Comment un papillon d'Amazonie peut-il imiter sur ses ailes les motifs de papillons vénéneux pour se protéger des oiseaux? Ce mystérieux mimétisme vient d'être expliqué par des chercheurs, grâce à l'analyse d'un «supergène», selon une étude publiée vendredi.

«Ce phénomène avait intrigué les scientifiques pendant des siècles, y compris Darwin lui-même», souligne Richard French-Constant (Université d'Exeter, Royaume Uni).

«Nous avons été réellement frappés par ce que nous avons découvert», déclare Mathieu Joron (Museum national d'histoire naturelle, Paris) qui a dirigé les recherches de l'équipe franco-britannique.

Les motifs complexes que le papillon amazonien Heliconus numata arbore sur ses ailes lui permettent d'imiter six espèces de papillons vénéneux, au goût amer désagréable pour les oiseaux.

Les papillons Heliconus capables d'imiter certains de leurs congénères vénéneux (Melineae) transmettent à leur descendance cette protection contre les prédateurs.

Comment toutes les caractéristiques nécessaires sont-elles transmises? Le «supergène» situé sur un seul chromosome comprend une trentaine de gènes contrôlant ensemble plusieurs caractères comme la couleur des ailes, qui sont «hérités en bloc» par la génération suivante, explique Mathieu Joron.

Le «maintien des bonnes combinaisons» permettant d'imiter différentes espèces de papillons vénéneux est dû un «mécanisme presque inespéré», a-t-il précisé à l'AFP.

Au sein du «supergène», l'ordre des gènes varie chez les papillons Heliconus qui arborent des motifs de couleur différents.
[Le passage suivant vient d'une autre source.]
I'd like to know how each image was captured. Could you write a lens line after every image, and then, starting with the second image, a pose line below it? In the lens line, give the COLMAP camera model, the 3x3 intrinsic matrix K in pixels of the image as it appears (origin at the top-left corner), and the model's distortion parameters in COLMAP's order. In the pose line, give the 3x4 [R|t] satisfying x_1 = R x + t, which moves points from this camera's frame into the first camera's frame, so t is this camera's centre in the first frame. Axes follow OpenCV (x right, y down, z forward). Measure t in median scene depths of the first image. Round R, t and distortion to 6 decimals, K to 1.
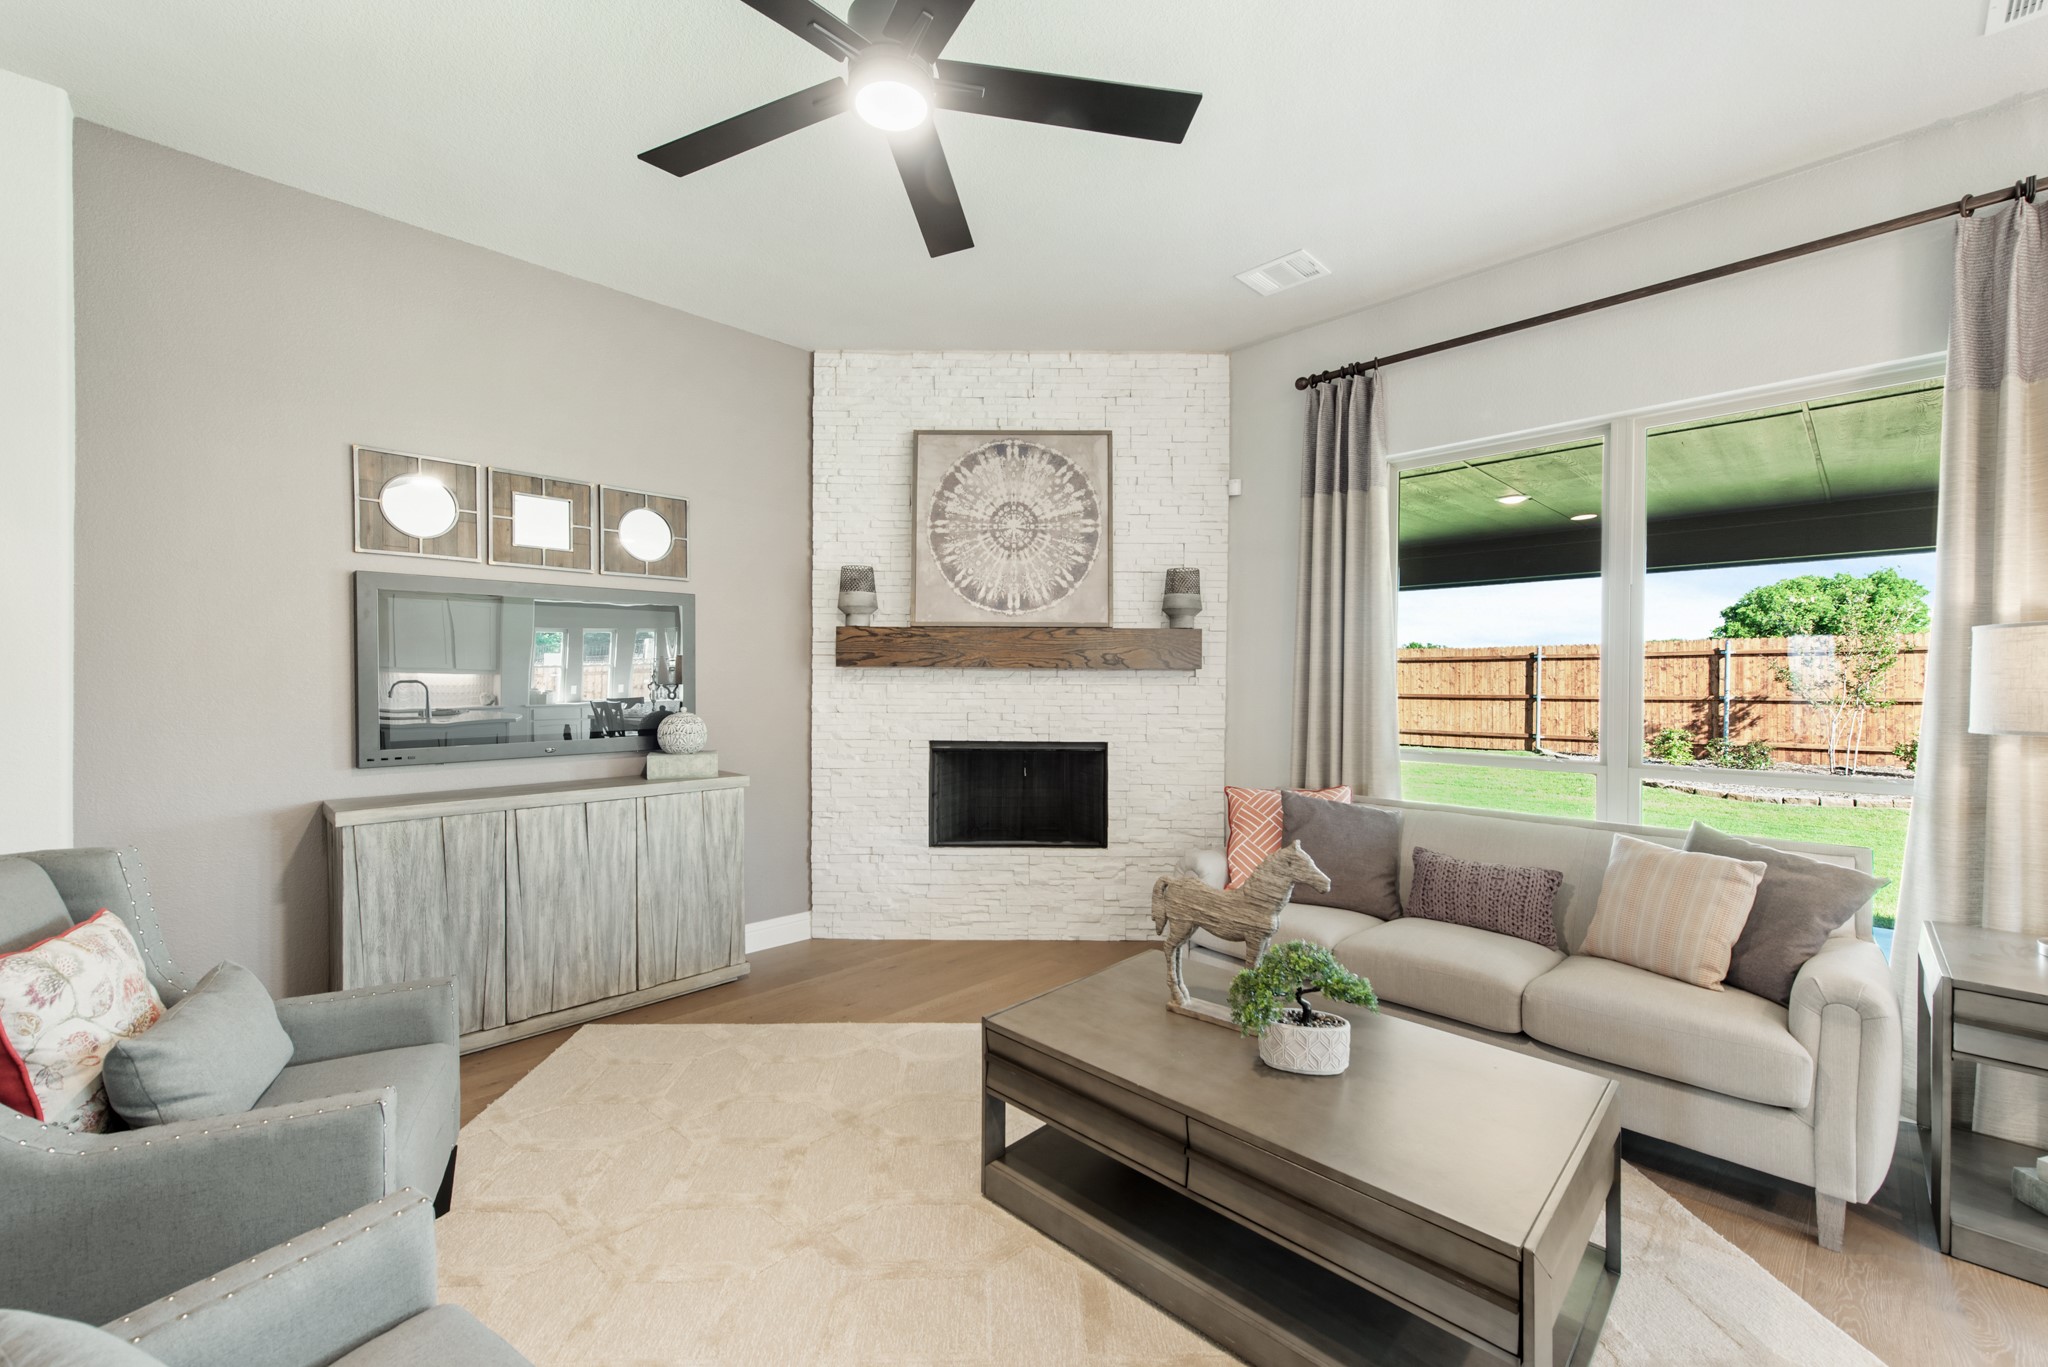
lens RADIAL K [[831.7, 0, 1038.9], [0, 831.7, 688.1], [0, 0, 1]] dist [0.013274, -0.002356]
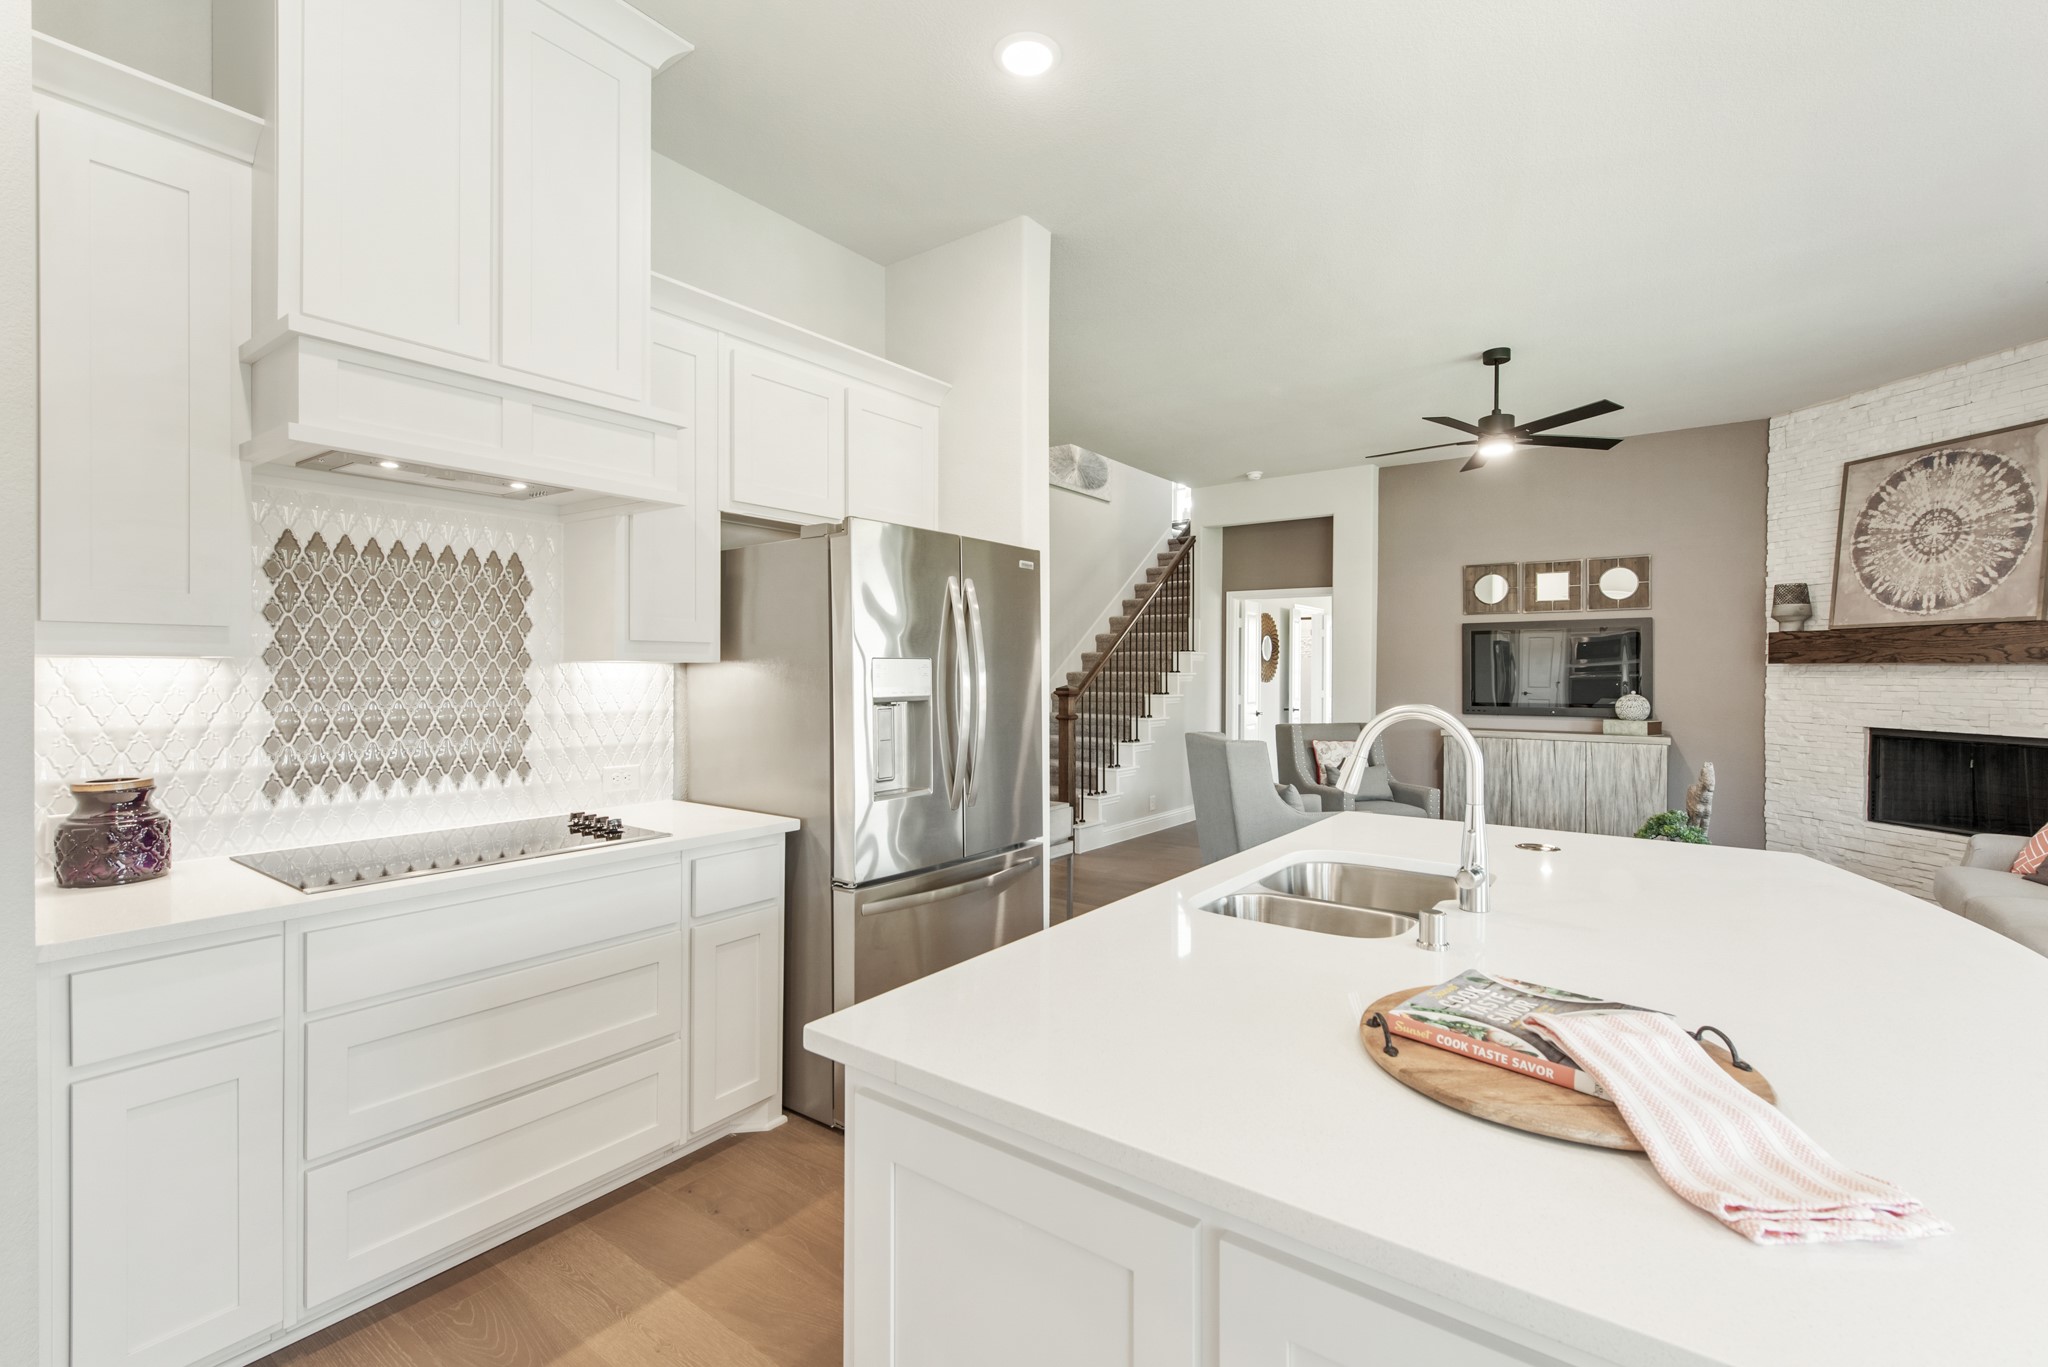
lens RADIAL K [[904.2, 0, 1022.8], [0, 904.2, 672.2], [0, 0, 1]] dist [0.009711, -0.002526]
pose [[0.145077, -0.001566, -0.989419, 0.972293], [-0.014275, 0.999891, -0.003676, 0.009021], [0.989317, 0.014658, 0.145039, -0.343404]]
Certains gènes se retrouvent même «tête bêche», ce qui «supprime le processus naturel de recombinaison» génétique lors de la reproduction sexuée, souligne-t-il.

«Les gènes se comportent comme des blocs soudés», ce qui évite, selon le chercheur, la formation de formes intermédiaires» de papillons qui perdraient ainsi l'avantage du mimétisme.

L'existence de groupes coordonnés de gènes, appelés supergène, était déjà connue chez d'autres espèces, comme les primevères ou le camouflage des papillons de nuit.

L'étude est publiée en ligne par la revue scientifique britannique Nature.